Je regarde des vieilles photos de nous deux qui traînent dans mon cellulaire. J’observe attentivement mes 205 publications sur Instagram à la recherche d’une réponse sensée qui pourrait m’expliquer, en un coup de défilement, ton absence capturée par le silence.
Parce que ton silence, c’est long, c’est sec, pis ça me laisse un goût amer dans la bouche. Le tien sert à justifier les mots que tu n’as plus la force de prononcer; il me garde en alerte; il m’inflige des doutes constants qui s’enracinent et qui font grandir mes craintes jusqu’au ciel.
C’est écrit dans les nuages « J’veux pas te perdre ».
Tandis que le mien, c’est tout simplement de l’orgueil mal placé, causé par un sentiment d’abandon.
Pourquoi serait-ce moi qui ferais les premiers pas?
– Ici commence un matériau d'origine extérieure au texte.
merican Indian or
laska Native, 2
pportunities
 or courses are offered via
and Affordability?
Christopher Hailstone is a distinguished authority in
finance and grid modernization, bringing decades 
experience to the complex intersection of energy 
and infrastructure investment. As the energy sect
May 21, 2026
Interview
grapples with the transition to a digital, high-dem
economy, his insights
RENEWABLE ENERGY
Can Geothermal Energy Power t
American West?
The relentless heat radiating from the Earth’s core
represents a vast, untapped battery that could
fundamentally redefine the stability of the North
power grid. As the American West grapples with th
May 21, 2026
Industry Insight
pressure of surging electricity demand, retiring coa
Le silence, c’est une torture.
J’ai perdu un ami. Un ami d’enfance. Un ami avec qui je passais tout mon quotidien. Un ami que je n’aurais jamais pensé ne plus avoir dans ma vie un jour.
En fait, j’ai perdu un ami contre le temps, à force de me dire que l’éloignement de l’un envers l’autre n’était que provisoire. Les mois, eux, ne nous ont pas attendus et n’ont fait que nous séparer davantage, ce qui a créé un mur entre l’intimité de nos secrets et nos promesses de demain.
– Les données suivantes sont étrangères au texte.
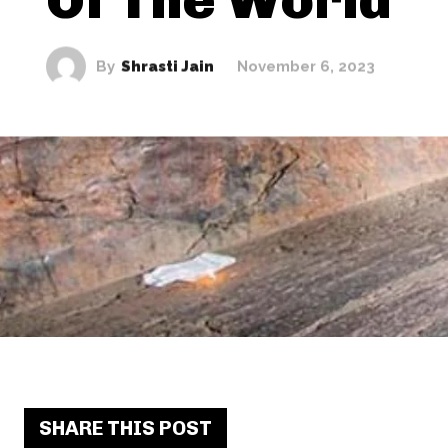
By
Shrasti Jain
November 6, 2023
SHARE THIS POST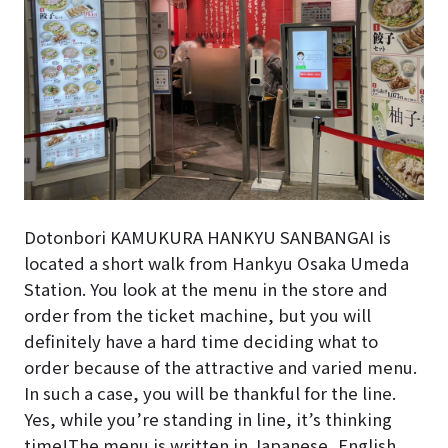
Dotonbori KAMUKURA HANKYU SANBANGAI is
located a short walk from Hankyu Osaka Umeda
Station. You look at the menu in the store and
order from the ticket machine, but you will
definitely have a hard time deciding what to
order because of the attractive and varied menu.
In such a case, you will be thankful for the line.
Yes, while you’re standing in line, it’s thinking
time!
The menu is written in Japanese, English,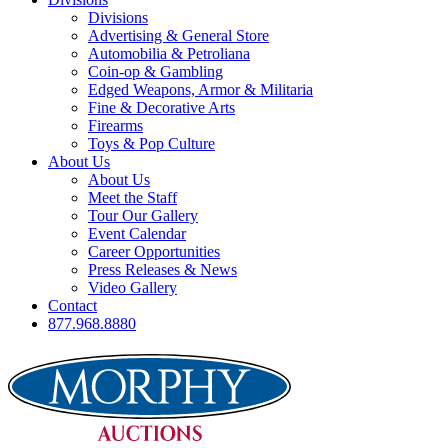
Divisions
Advertising & General Store
Automobilia & Petroliana
Coin-op & Gambling
Edged Weapons, Armor & Militaria
Fine & Decorative Arts
Firearms
Toys & Pop Culture
About Us
About Us
Meet the Staff
Tour Our Gallery
Event Calendar
Career Opportunities
Press Releases & News
Video Gallery
Contact
877.968.8880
Pis ça, quand je l’ai réalisé, il était déjà trop tard. Un gros bloc de glace s’était installé entre nous deux, et ça a mis un p’tit frette. Une machine à remonter dans le temps a pris la place dans nos bouches et, pour briser la glace, nos conversations aboutissent désormais par « te rappelles-tu de… » ou ben « t’sais la fois où… ». Pis pendant qu’on se remémore les souvenirs d’une réalité qui n’était pas si lointaine, on oublie d’en profiter aujourd’hui pour se bâtir un avenir sûr, un avenir heureux.
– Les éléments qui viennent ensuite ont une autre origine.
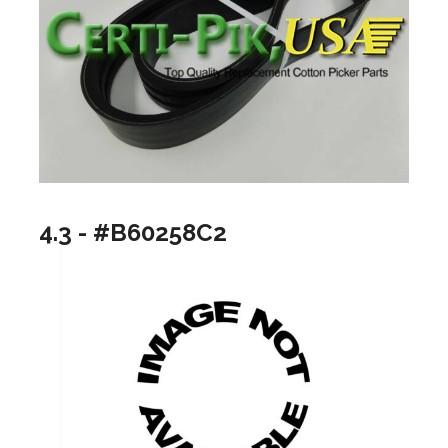
4.3 - #B60258C2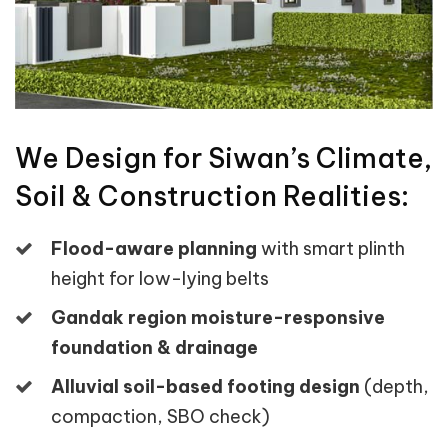
We Design for Siwan’s Climate,
Soil & Construction Realities:
Flood-aware planning
with smart plinth
height for low-lying belts
Gandak region moisture-responsive
foundation & drainage
Alluvial soil-based footing design
(depth,
compaction, SBO check)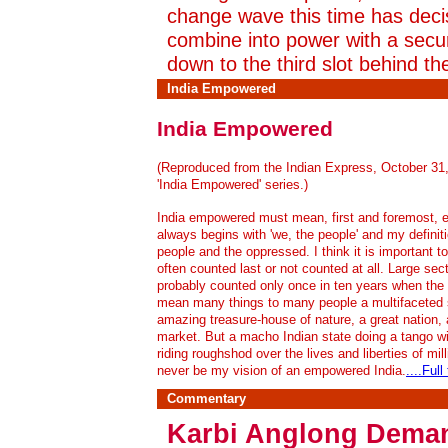
change wave this time has deci
combine into power with a secu
down to the third slot behind t
India Empowered
India Empowered
(Reproduced from the Indian Express, October 31, 
'India Empowered' series.)
India empowered must mean, first and foremost, e
always begins with 'we, the people' and my definit
people and the oppressed. I think it is important 
often counted last or not counted at all. Large se
probably counted only once in ten years when the na
mean many things to many people a multifaceted st
amazing treasure-house of nature, a great nation,
market. But a macho Indian state doing a tango wit
riding roughshod over the lives and liberties of mi
never be my vision of an empowered India.
....Full
Commentary
Karbi Anglong Dema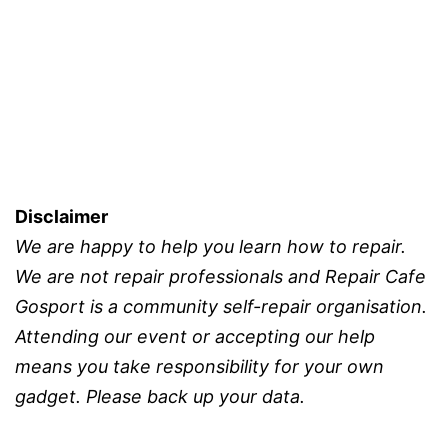
Celebrat
First
Birthday
Disclaimer
We are happy to help you learn how to repair.
We are not repair professionals and Repair Cafe
Gosport is a community self-repair organisation.
Attending our event or accepting our help
means you take responsibility for your own
gadget. Please back up your data.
Perdre un ami ne veut pas forcément dire qu’il ne fait plus partie de notre vie, que pour une raison quelconque, nous avons mis un terme à cette amitié. Non, pour moi, perdre un ami, ça veut aussi dire qu’il est toujours là, mais ailleurs, mis à l’écart de nos problèmes, de nos joies, de nos peines, de nos angoisses, de nos projets.
C’est de le laisser partir sans courir derrière lui pour le rattraper. C’est de ne pas prendre soin de lui.
Alors il deviendra un ami absent. Un ami qui te souhaitera un « bonne fête » impersonnel sur Facebook, comme tes 80 autres amis Internet. Un ami que tu croiseras à l’épicerie et que tu salueras, gênée, en t’empressant de partir de peur qu’il y ait un malaise.
Un ami qui s’ennuie de toi, mais qui ne te le dira peut-être jamais parce qu’il attend la même chose que toi.
Et pendant cette absence, il y a ces chansons qui me rappellent toi; ces insides que je ris à moitié parce que tu n’es plus là; ces visages que j’essaie tant bien que mal de remplacer par le tien, et moi, qui m’en veux d’avoir laissé partir notre amitié en coup de vent. Parce qu’au fond, c’est toujours après qu’on regrette de ne pas avoir essayé plus fort.
Alors qu’au final, la seule et unique réponse qu’on puisse trouver à cette grande perte injustifiée, c’est « on a juste arrêté de se parler ».